Criticar es más fácil
Quien trabaja en comunicación lo sabe, criticar está chupado. Y encontrar la frase que te hunde en el agujero, es una cuestión de horas. Curiosamente, no se tiene que escribir demasiado para plantear los argumentos de ataque, la sangre empieza a hervir desde el primer momento y las palabras envenenadas salen como chispas desde un lugar muy profundo.
Quizás es un símil fácil, pero a veces uno piensa que es como algo caliente y amargo que sale de una herida, de un volcán humano. Es curioso como la educación, la escuela u otros sistemas de represión tienen tanto poder de persuasión, que pueden esconder en lo más profundo del ser, estructuras de convivencia o hundir sensaciones que, cualquiera de su recuerdo, convierte a la gente en mascaras feas casi irreconocibles.
Crear es complicado, porque siempre se empieza con la pregunta de la verdad. Es realmente verdad lo que se dice de éste o aquel? Es realmente correcto y lógico nuestro comportamiento en esta situación o en la otra? Realmente todas esos hechos son iguales o se distinguen en la mayoría de las veces? Para encontrar un nuevo aspecto a una cosa, se debe cambiar el ángulo de mira. Si siempre mantenemos el mismo ángulo de mira, la misma visión que tenían nuestros antepasados, los cambios ni siquiera existirían.
Joseph Beuys, artista alemán de la segunda parte del siglo 20 siempre utilizaba el ejemplo de las palabras para demostrar la complejidad de la creación. Decía que siempre se habla del “parado” o de los “parados”, cuando la sociedad se refiere a las personas que no tienen trabajo. Pero, también decía, que con esa palabra “parado”, no solamente se describía una situación, sino que con el tiempo esa palabra también contenía y contiene una valoración de la gente que está “parada”.

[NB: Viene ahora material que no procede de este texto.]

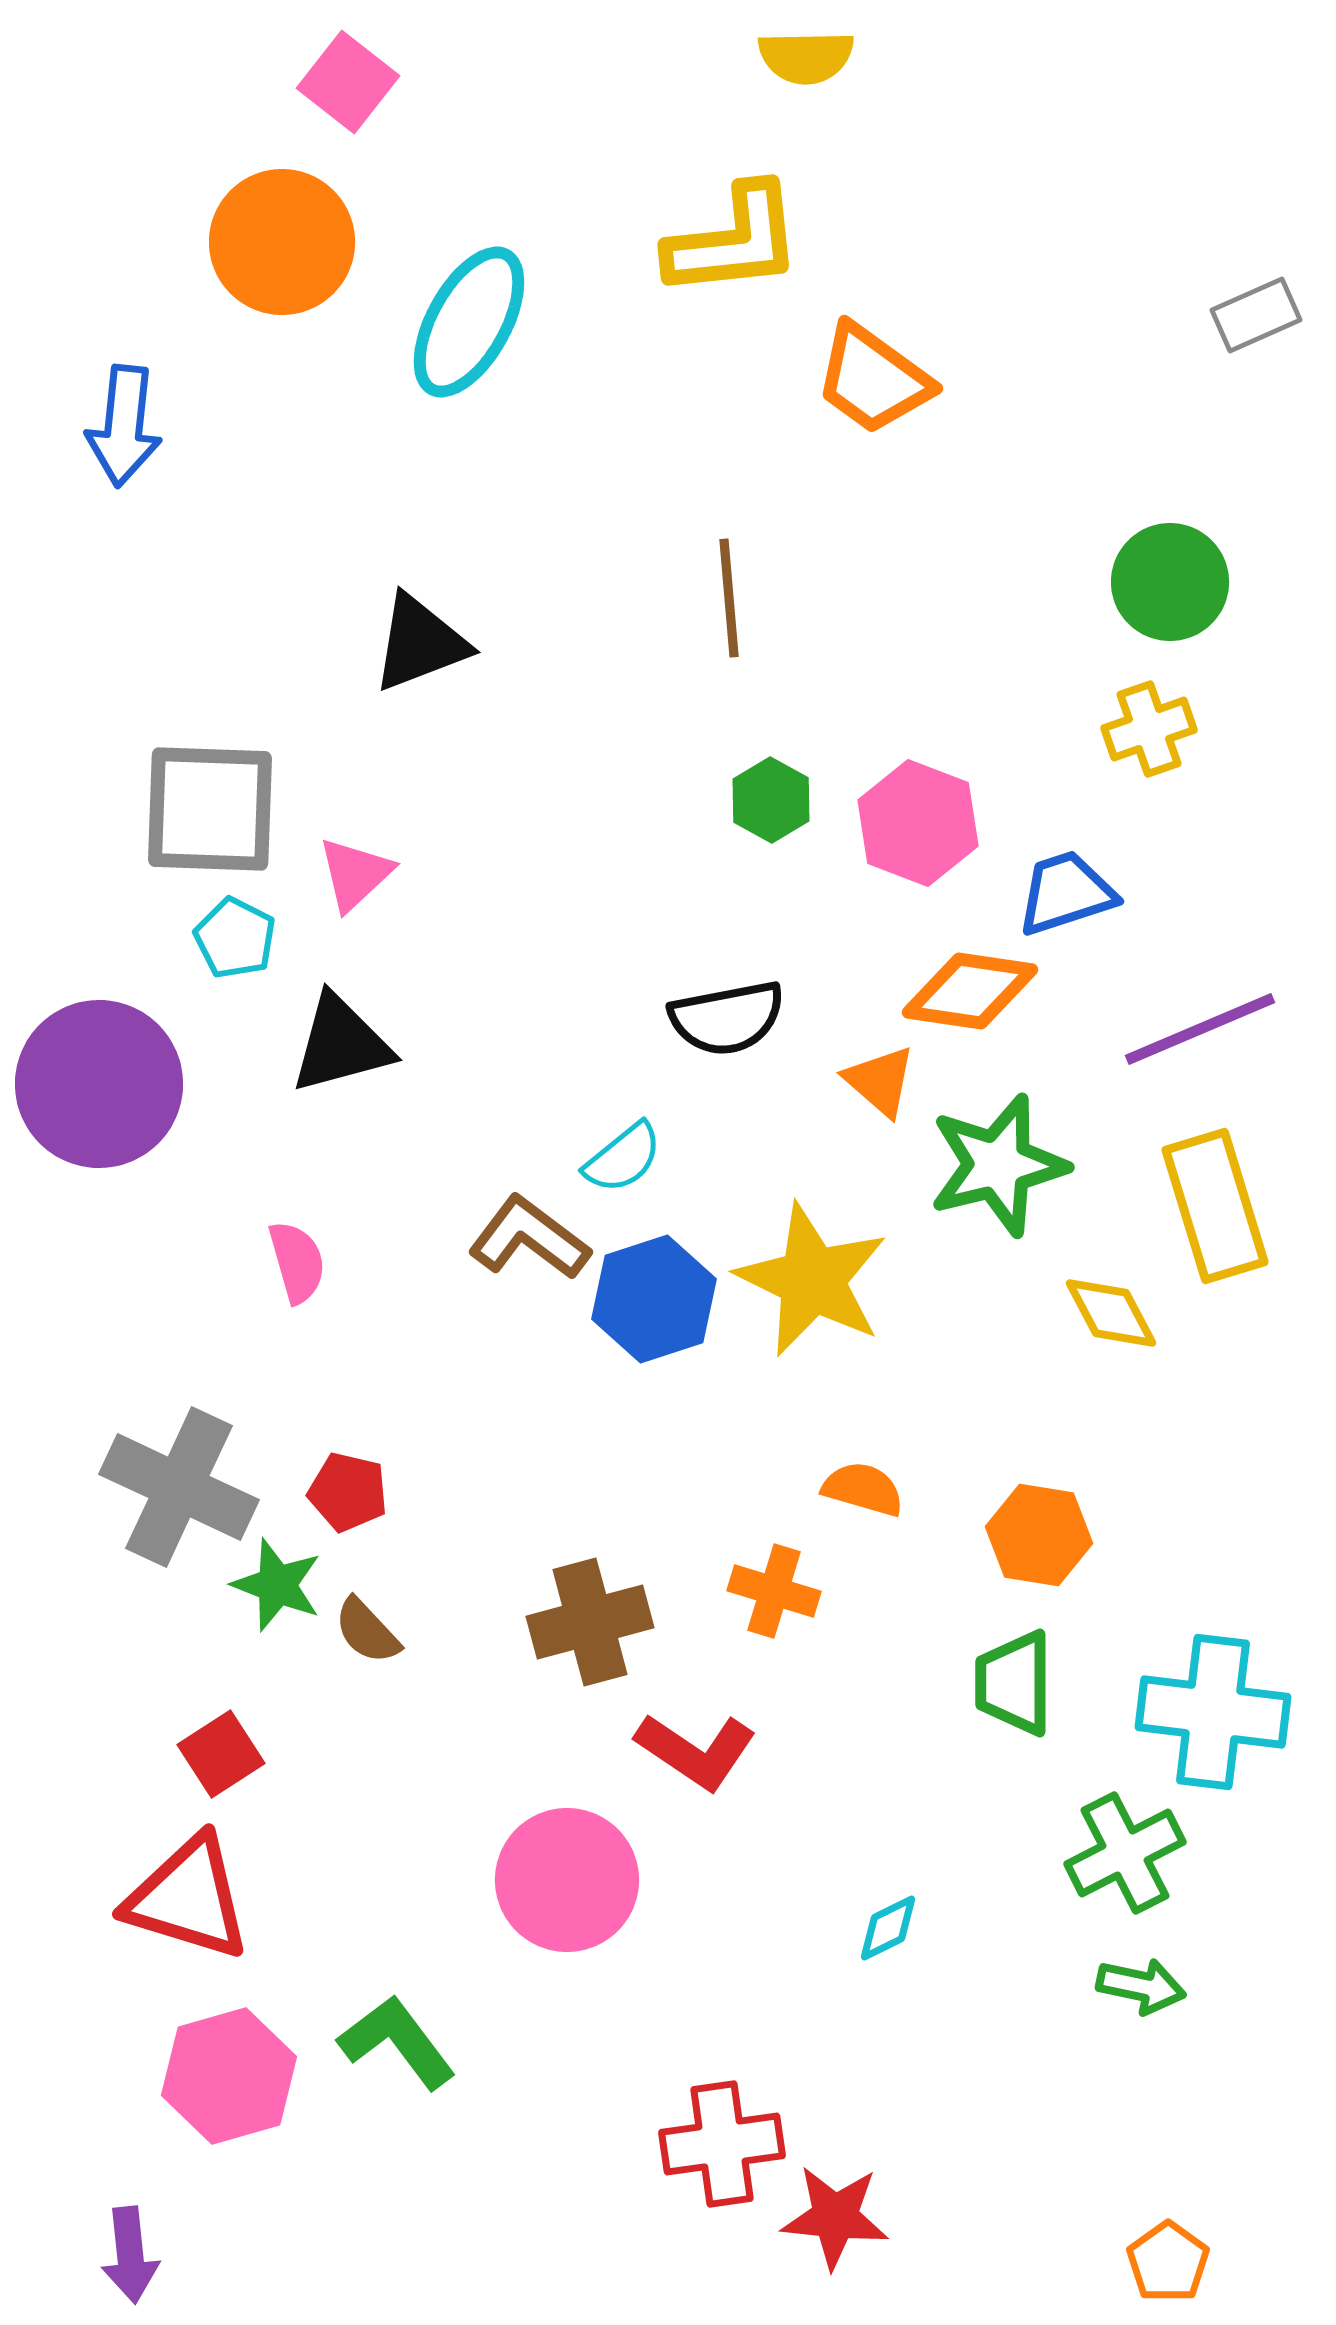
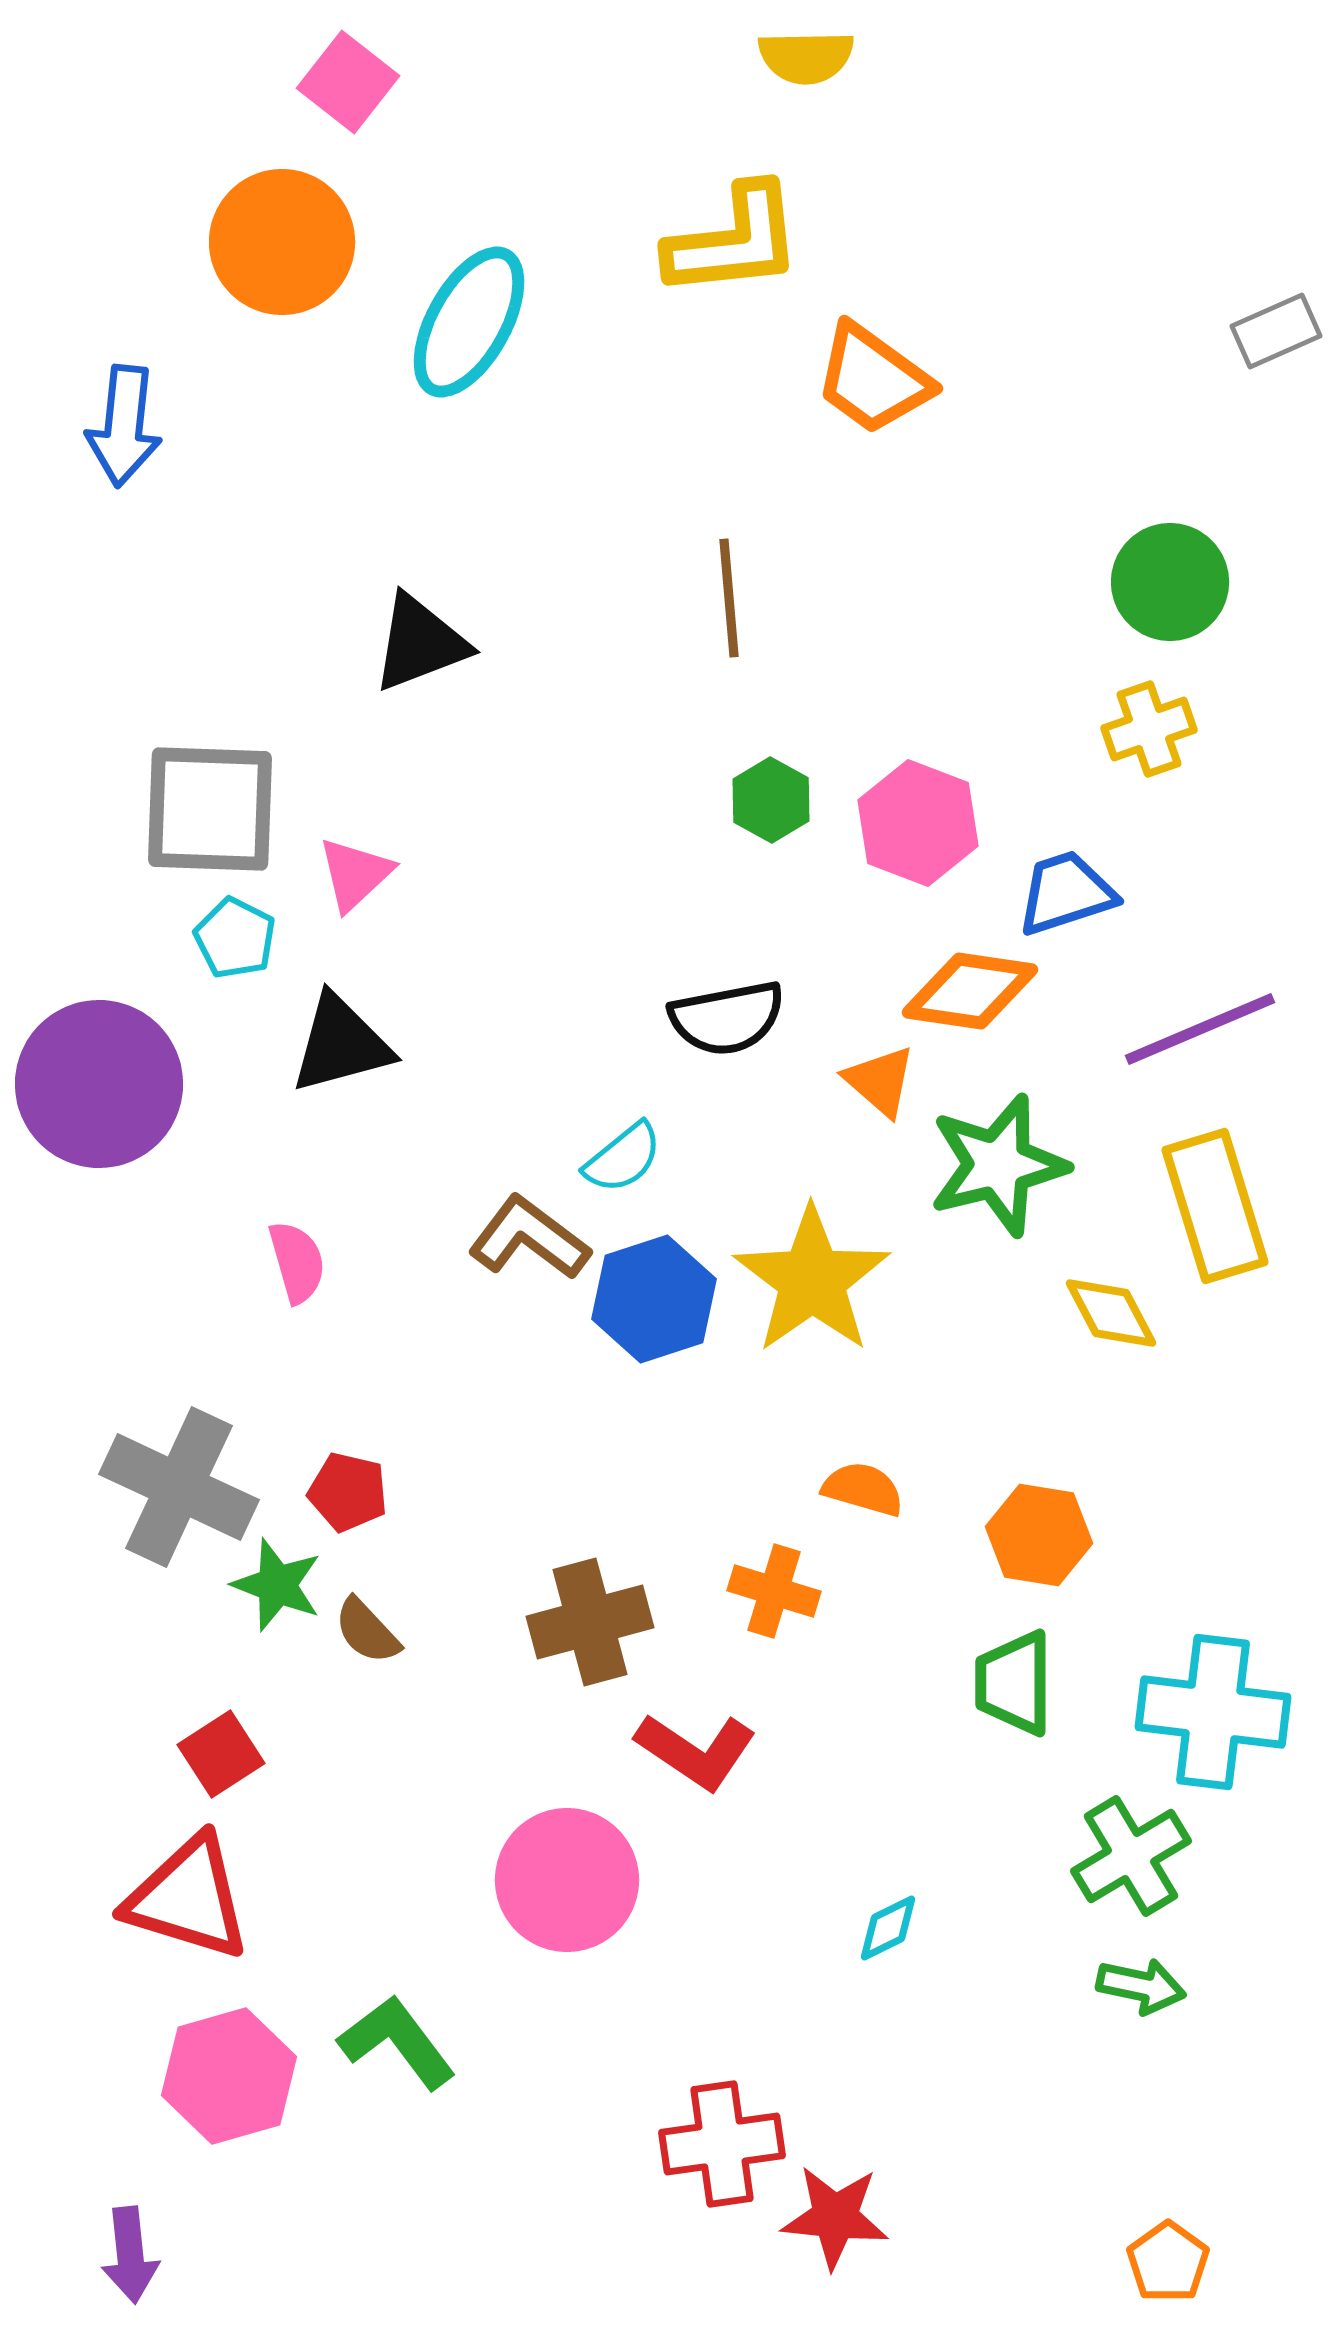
gray rectangle at (1256, 315): moved 20 px right, 16 px down
yellow star at (812, 1280): rotated 11 degrees clockwise
green cross at (1125, 1853): moved 6 px right, 3 px down; rotated 4 degrees counterclockwise
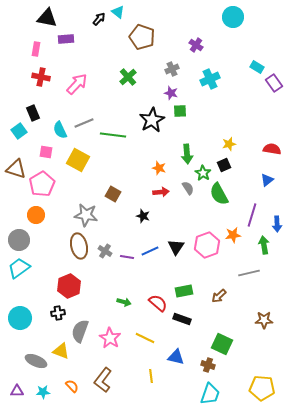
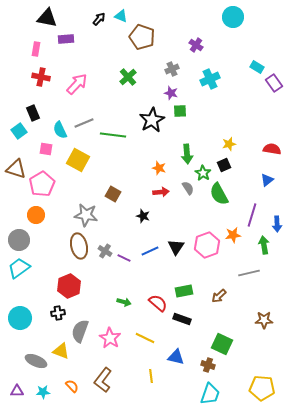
cyan triangle at (118, 12): moved 3 px right, 4 px down; rotated 16 degrees counterclockwise
pink square at (46, 152): moved 3 px up
purple line at (127, 257): moved 3 px left, 1 px down; rotated 16 degrees clockwise
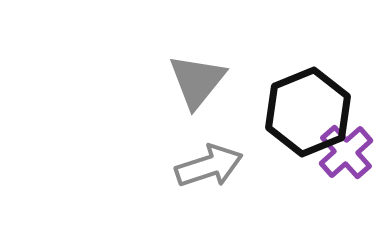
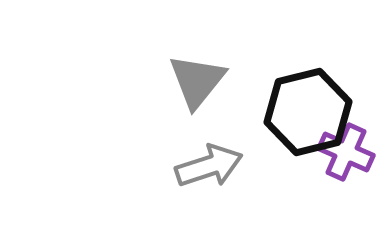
black hexagon: rotated 8 degrees clockwise
purple cross: rotated 24 degrees counterclockwise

Nos está transmitiendo la sensación de que esta gente que está “parada”, lo está, porque es un poco “parada”. Quiere decir lento, o con menos ganas de trabajar. De aquí a “quizás son ellos mismos culpables” y ”porqué tenemos que responsabilizarnos de esa gente” hay un paso corto. Beuyes decía, que un nuevo camino empieza con determinar y definir de nuevo las cosas o las situaciones. Estaba convencido de que las palabras provocan nuevos pensamientos, hasta nuevos sentimientos. En comparación con los viejos que llevan a los mismos puertos, a la misma argumentación, a acuerdos fáciles y comúnes porque tratan de pensamientos conocidos y estancos.
Decía, ” si llamásemos a los parados” “los No-Consumers”, seguramente la sociedad los consideraría como un grupo necesario, en vez de sobrar. Y seguramente se llegaría a conceptos diferentes de integración, fórmulas nuevas que les proporcionarían trabajo o contratos flexibles y les haría participar más rápidamente en el ciclo de marketing moderno.
En los sesentas se hablaba “del tercer mundo” como aquellos que no tenían nuestro mismo estilo de vida. Hasta que en los ochenta alguien les llamó “Mercados emergentes”. Y ahora lloramos, porque Obama habla más con China, la India, Russia y Brasil que con nosotros, los europeos. Pero cuesta, cuesta crear nuevas palabras. Nuevos conceptos que codifiquen nuevas formas de ver y vivir. Que te hagan pensar diferente. Que te estimulen a abrir un nuevo sobre en la conciencia del comportamiento, de la ética o de la convivencia. Cuesta explicar porqué tiene sentido empezar de nuevo o no gastar más tiempo en un camino por el que han ido ya muchos otros. Cuesta ser creativo y reinventarse cada día para entender que nadie quiere realmente lo nuevo. Que es más fácil aceptar lo conocido, aunque de verdad no te lleve a nada. Cuesta apostar toda la vida a lo desconocido, cuando la gente quiere comprar lo conocido y conocen incluso el precio.
Cuesta apostar siempre a lo que “no tiene precio”. Por eso puede que trabajar en publicidad canse más que otras profesiones, porque cualquier cliente instintivamente siempre busca o piensa en algo conocido, manejable, que no le pida arriesgar nada.